His jaw works once. “Yeah.”
“On the road.”
“I know.”
“And somehow I still thought…” I stop because the rest is too pitiful to say out loud.
Somehow I still thought maybe he was wrong. For some reason, I still thought the night had taken its fill and would relinquish one thing. I still imagined, bizarrely, that a girl could be late and the dad-shaped ghost would still be there.
Derby says nothing.
That silence is kinder than most words would be.
I shift August higher on my hip, but my hand slips against his pajama shirt. I have to grip him tighter. He makes a confused sound and pats my neck.
“Mama?”
“I’m okay,” I say.
I’m not.
It’s ridiculous because I don’t know the man I came here to find.
That should make this easier.
Legendary Mike Welles isn’t bedtime stories and school pictures.

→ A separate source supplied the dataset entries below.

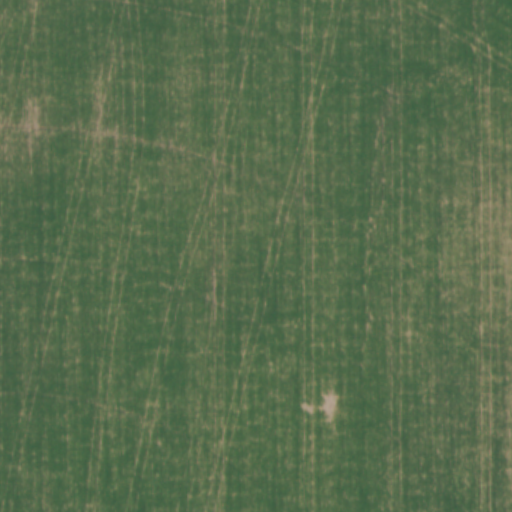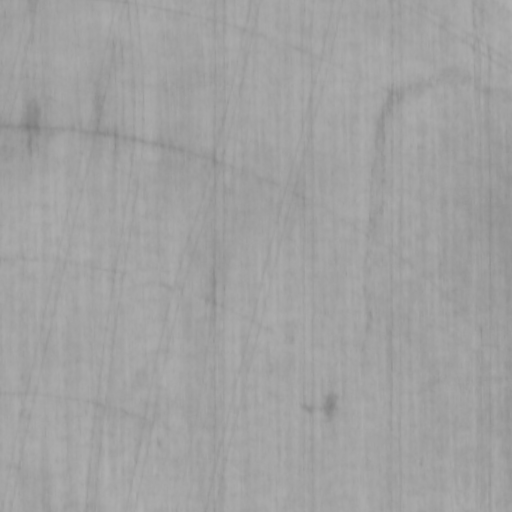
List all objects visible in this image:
crop: (256, 255)
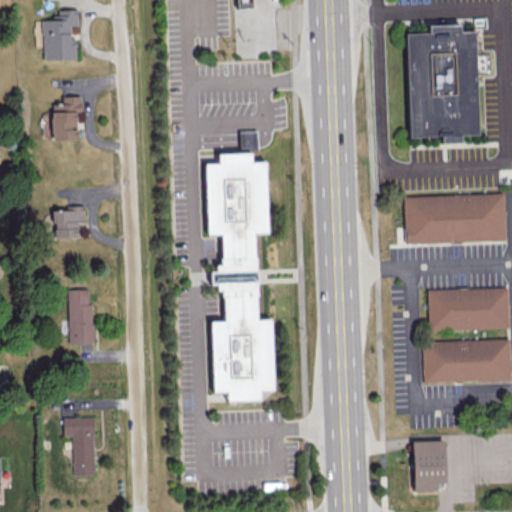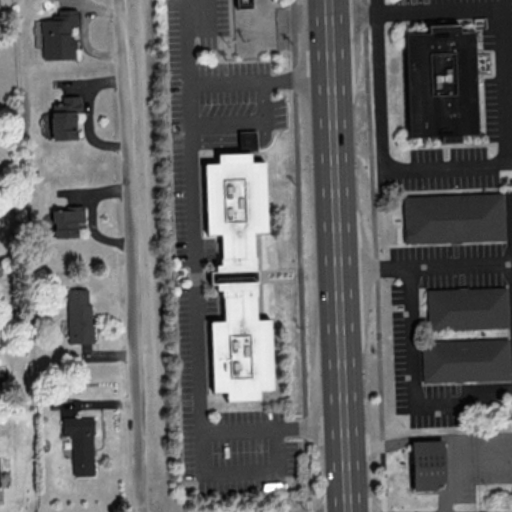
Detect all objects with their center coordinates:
building: (242, 3)
road: (444, 12)
road: (303, 16)
power substation: (258, 28)
road: (284, 30)
building: (58, 35)
road: (190, 77)
road: (298, 79)
building: (440, 82)
building: (444, 83)
road: (268, 113)
building: (64, 117)
building: (246, 139)
road: (216, 141)
road: (249, 141)
building: (249, 143)
road: (495, 168)
building: (452, 217)
building: (454, 219)
building: (66, 220)
road: (337, 223)
road: (375, 255)
road: (129, 256)
road: (300, 256)
road: (425, 268)
building: (236, 275)
building: (239, 276)
building: (465, 308)
building: (468, 309)
building: (78, 315)
road: (200, 333)
building: (464, 360)
building: (465, 361)
road: (411, 387)
road: (310, 427)
road: (240, 430)
road: (403, 440)
building: (80, 443)
road: (489, 456)
road: (455, 459)
building: (426, 463)
building: (428, 465)
road: (347, 479)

He isn’t scraped knees and birthday candles and a hand on my shoulder at graduation. He’s a name my mother said differently depending on how much she’d been drinking and how lonely the night was. Sometimes she said it with anger. With longing, at times. Sometimes with a laugh that made me thinkshe had once been a girl who believed in dangerous men because she had not yet learned how danger stays after the charm leaves.
Your daddy was something, she used to say.
Not good.
Not bad.
Something.
As a child, I imagined him ten different ways.
A hero. A villain. A famous wrestler throwing men across a ring while the crowd screamed his name. A biker in leather with women hanging off him. A man who did not know about me. A man who knew and did not care. A man who might open a door one day, see my face, and realize he had missed me.
That last version was the stupidest.
It was also the one I carried longest.